ABOUT THIS TASK →
Every line in the records below between the one holding "millones de euros en apenas un día" and the one holding "Mandi Rosa Viejo y Bordado Flores Dorado", inclusive, is to be set down exactly; all other lines are to be left out.

[INFORMATION SHOWN]

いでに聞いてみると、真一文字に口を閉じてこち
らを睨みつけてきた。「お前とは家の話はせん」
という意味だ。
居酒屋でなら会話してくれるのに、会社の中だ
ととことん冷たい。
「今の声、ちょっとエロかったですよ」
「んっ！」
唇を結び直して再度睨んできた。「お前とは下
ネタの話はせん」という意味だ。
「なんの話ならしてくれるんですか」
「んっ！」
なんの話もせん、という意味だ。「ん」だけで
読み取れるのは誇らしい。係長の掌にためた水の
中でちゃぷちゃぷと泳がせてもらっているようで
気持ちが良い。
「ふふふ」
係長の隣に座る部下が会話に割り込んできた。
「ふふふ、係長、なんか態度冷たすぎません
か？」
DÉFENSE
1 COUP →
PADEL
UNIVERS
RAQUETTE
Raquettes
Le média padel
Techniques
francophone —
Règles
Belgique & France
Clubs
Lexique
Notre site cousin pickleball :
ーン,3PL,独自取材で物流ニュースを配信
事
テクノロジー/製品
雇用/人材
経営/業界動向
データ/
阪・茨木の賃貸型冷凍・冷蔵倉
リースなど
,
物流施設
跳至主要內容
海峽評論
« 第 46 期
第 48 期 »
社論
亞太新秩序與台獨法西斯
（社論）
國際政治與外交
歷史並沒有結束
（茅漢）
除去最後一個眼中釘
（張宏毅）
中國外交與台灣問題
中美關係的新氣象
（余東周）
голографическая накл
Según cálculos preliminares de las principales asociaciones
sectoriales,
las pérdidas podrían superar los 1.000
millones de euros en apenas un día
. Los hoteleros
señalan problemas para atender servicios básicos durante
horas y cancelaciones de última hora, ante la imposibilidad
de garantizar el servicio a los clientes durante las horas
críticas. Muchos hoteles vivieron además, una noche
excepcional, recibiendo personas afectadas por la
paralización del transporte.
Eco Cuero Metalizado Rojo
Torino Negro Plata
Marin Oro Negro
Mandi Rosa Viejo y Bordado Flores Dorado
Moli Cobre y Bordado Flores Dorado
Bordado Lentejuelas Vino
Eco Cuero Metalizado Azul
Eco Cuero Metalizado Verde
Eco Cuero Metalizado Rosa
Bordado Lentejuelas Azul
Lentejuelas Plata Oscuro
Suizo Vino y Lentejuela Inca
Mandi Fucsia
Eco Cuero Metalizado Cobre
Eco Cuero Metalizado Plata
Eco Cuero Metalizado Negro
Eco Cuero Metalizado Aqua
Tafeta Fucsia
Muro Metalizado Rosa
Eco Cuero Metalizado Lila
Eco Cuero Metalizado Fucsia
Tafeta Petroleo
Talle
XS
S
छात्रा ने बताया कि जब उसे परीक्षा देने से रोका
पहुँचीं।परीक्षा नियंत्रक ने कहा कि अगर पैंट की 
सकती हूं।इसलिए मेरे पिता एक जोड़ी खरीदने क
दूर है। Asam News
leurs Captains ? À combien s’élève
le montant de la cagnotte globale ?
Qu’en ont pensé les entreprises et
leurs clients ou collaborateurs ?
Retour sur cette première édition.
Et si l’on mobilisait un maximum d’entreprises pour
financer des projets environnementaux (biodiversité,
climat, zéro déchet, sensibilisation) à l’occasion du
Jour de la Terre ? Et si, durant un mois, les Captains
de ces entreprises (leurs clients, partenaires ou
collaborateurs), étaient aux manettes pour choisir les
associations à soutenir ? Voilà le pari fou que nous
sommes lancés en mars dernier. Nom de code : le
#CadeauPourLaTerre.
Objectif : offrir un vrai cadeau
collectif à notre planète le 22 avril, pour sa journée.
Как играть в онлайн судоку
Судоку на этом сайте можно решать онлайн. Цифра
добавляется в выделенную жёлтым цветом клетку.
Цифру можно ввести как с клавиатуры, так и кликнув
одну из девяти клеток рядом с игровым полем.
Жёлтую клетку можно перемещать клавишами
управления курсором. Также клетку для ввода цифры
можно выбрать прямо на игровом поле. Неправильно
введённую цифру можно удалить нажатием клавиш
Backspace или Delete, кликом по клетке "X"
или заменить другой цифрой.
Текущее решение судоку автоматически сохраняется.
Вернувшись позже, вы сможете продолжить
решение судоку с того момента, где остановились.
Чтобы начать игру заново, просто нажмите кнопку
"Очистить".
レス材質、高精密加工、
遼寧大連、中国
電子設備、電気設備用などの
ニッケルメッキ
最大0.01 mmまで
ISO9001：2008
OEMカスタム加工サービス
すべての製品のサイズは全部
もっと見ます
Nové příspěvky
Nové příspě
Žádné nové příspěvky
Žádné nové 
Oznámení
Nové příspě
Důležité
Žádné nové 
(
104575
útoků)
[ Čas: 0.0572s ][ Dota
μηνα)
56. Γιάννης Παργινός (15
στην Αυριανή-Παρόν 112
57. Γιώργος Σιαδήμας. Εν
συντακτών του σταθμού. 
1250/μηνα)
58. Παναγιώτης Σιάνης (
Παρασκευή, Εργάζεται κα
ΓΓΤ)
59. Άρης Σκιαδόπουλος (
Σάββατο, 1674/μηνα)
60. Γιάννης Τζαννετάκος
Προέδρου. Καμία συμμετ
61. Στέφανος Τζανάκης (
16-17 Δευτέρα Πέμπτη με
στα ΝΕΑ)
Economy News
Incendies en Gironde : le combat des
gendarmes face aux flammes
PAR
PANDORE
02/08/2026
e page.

[/INFORMATION SHOWN]

RESULT BELOW →
millones de euros en apenas un día
. Los hoteleros
señalan problemas para atender servicios básicos durante
horas y cancelaciones de última hora, ante la imposibilidad
de garantizar el servicio a los clientes durante las horas
críticas. Muchos hoteles vivieron además, una noche
excepcional, recibiendo personas afectadas por la
paralización del transporte.
Eco Cuero Metalizado Rojo
Torino Negro Plata
Marin Oro Negro
Mandi Rosa Viejo y Bordado Flores Dorado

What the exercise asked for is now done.